──────── Given data ────────

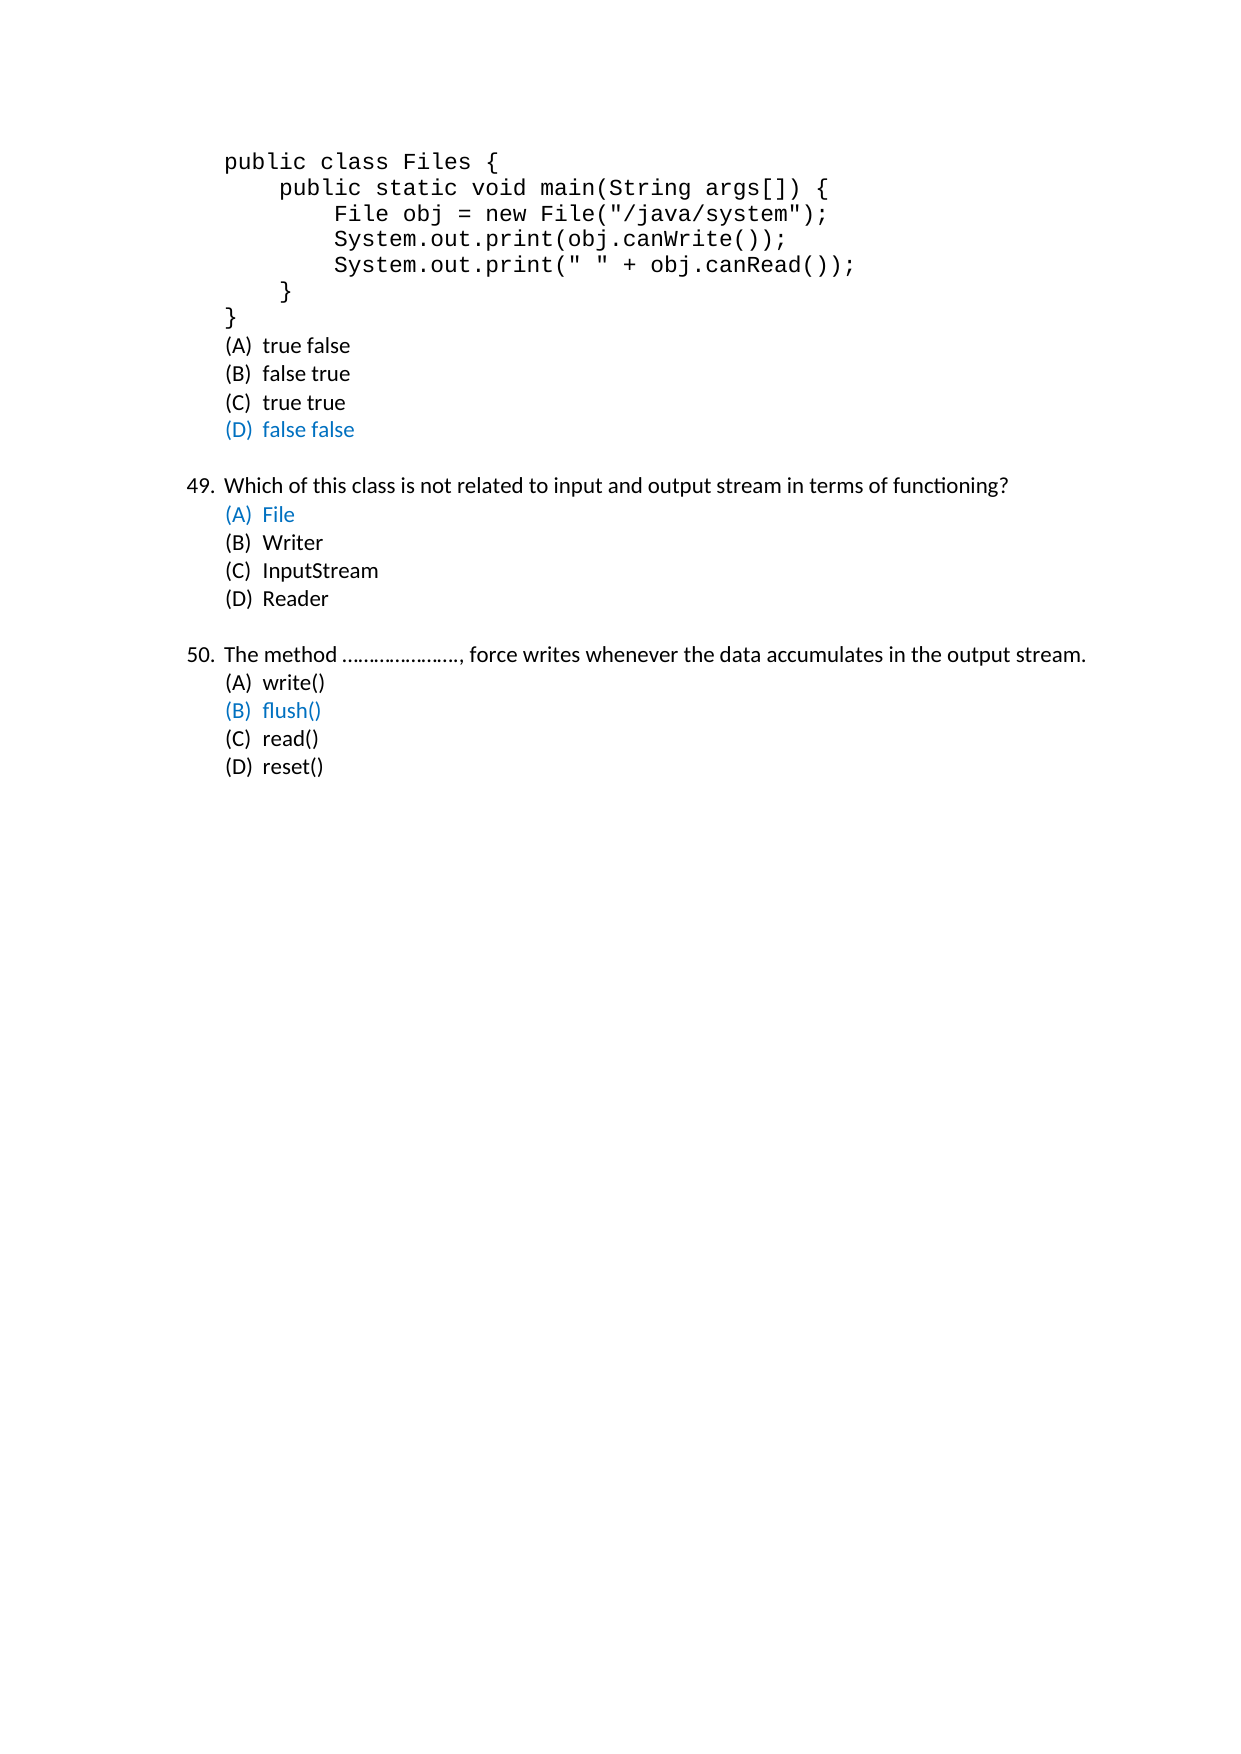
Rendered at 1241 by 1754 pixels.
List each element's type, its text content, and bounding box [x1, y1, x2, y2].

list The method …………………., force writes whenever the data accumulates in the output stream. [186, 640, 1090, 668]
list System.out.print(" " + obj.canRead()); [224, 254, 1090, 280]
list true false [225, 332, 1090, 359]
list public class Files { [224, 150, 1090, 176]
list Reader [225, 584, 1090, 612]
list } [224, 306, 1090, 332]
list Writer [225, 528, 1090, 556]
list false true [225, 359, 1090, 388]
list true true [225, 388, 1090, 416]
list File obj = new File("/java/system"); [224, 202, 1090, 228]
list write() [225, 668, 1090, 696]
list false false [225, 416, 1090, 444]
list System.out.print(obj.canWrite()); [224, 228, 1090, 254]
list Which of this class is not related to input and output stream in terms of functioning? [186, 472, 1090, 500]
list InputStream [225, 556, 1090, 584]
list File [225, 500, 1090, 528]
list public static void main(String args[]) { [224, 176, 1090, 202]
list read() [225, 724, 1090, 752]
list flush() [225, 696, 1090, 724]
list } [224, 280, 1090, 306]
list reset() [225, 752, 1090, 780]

────────

■ **What you should do**
Lines above that contain the string "class" make up the answer.

■ **Written response**
list public class Files { [224, 150, 1090, 176]
list Which of this class is not related to input and output stream in terms of functioning? [186, 472, 1090, 500]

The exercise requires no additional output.